Tim Commerford
 

O baixista Tim Commerford, que já tocou com o Rage Against the Machine e agora está com o Prophets of Rage, além de seu projeto Wakrat, publicou um texto para o site Team Rock, onde dá sua opinião sobre o recém-eleito presidente do Estados Unidos, Donald Trump.

Tim citou as motivações racistas e fascistas de muitos eleitores e comparou Trump a Adolf Hitler. Leia o texto na íntegra:

Ainda estou digerindo. Ainda estou agarrado à televisão, e ainda nem coloquei tudo em perspectiva. Estou tão chocado quanto a maioria das pessoas neste país. Estive falando com os meus filhos hoje, e são tempos assustadores. É incompreensível o tanto de gente que votou nele, e o quão fodido todo o sistema é. Está uma zona e é triste.
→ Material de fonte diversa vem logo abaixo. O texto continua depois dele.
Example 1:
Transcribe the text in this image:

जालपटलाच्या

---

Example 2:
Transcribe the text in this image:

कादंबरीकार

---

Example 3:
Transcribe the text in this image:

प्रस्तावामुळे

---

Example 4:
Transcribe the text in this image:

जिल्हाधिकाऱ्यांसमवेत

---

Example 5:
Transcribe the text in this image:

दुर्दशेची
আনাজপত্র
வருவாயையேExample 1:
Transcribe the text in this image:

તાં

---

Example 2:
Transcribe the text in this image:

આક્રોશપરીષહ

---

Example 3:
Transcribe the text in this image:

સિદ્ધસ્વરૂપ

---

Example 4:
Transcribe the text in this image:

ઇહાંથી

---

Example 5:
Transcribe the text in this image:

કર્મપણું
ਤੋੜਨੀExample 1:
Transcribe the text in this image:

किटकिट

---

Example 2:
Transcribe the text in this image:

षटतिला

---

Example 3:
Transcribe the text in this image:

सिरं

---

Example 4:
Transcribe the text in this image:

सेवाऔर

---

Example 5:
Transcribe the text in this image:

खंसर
Ouço tanta gente falando agora, ‘Ah, sabe, ele vai mudar o país’ e bla bla bla e toda essa baboseira. Mas o fato é que o motivo das pessoas terem votado nele é a baixa em 18% nos impostos. É isso. É esse o motivo – é o dinheiro. As pessoas querem mais dinheiro, e é por isso que coisas deste tipo acontecem. É por isso que desabou desse jeito, e é por isso que temos uma situação muito assustadora aqui. Eu dizia isso quando eles estavam concorrendo – e ouvi de outras pessoas também, que ele é tipo o Adolf Hitler. Ele é o Adolf Hitler. Ele é a porra do Adolf Hitler. E. Ele. É. Assustador. Todos nós deveríamos estar bastante assustados, e todos nós deveríamos nos preparar para o pior.
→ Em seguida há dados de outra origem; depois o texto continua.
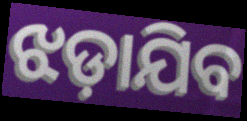
ଝଡ଼ାଯିବ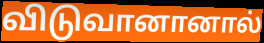
விடுவானானால்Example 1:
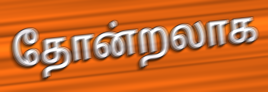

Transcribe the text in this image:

தோன்றலாக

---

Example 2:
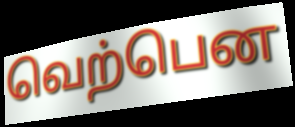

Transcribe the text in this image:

வெற்பென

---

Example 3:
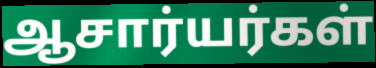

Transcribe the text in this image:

ஆசார்யர்கள்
Outra faceta desta eleição é o racismo. Tivemos um presidente Afro-Americano, e tem muita gente racista na América que ficou incomodada com isso. Então eles foram e votaram no cara branco. Eles não vão votar na mulher e eles não se importam com os latinos; eles são racistas. Então temos um mundo branco, racista e movido por dinheiro, que elege um presidente branco, racista e movido por dinheiro. É isso que acontece. É racismo – são os brancos. Acredito que os brancos foram a razão de Trump ter sido eleito, porque os brancos não queriam um afro-americano ou uma mulher. Foram os brancos que o colocaram lá.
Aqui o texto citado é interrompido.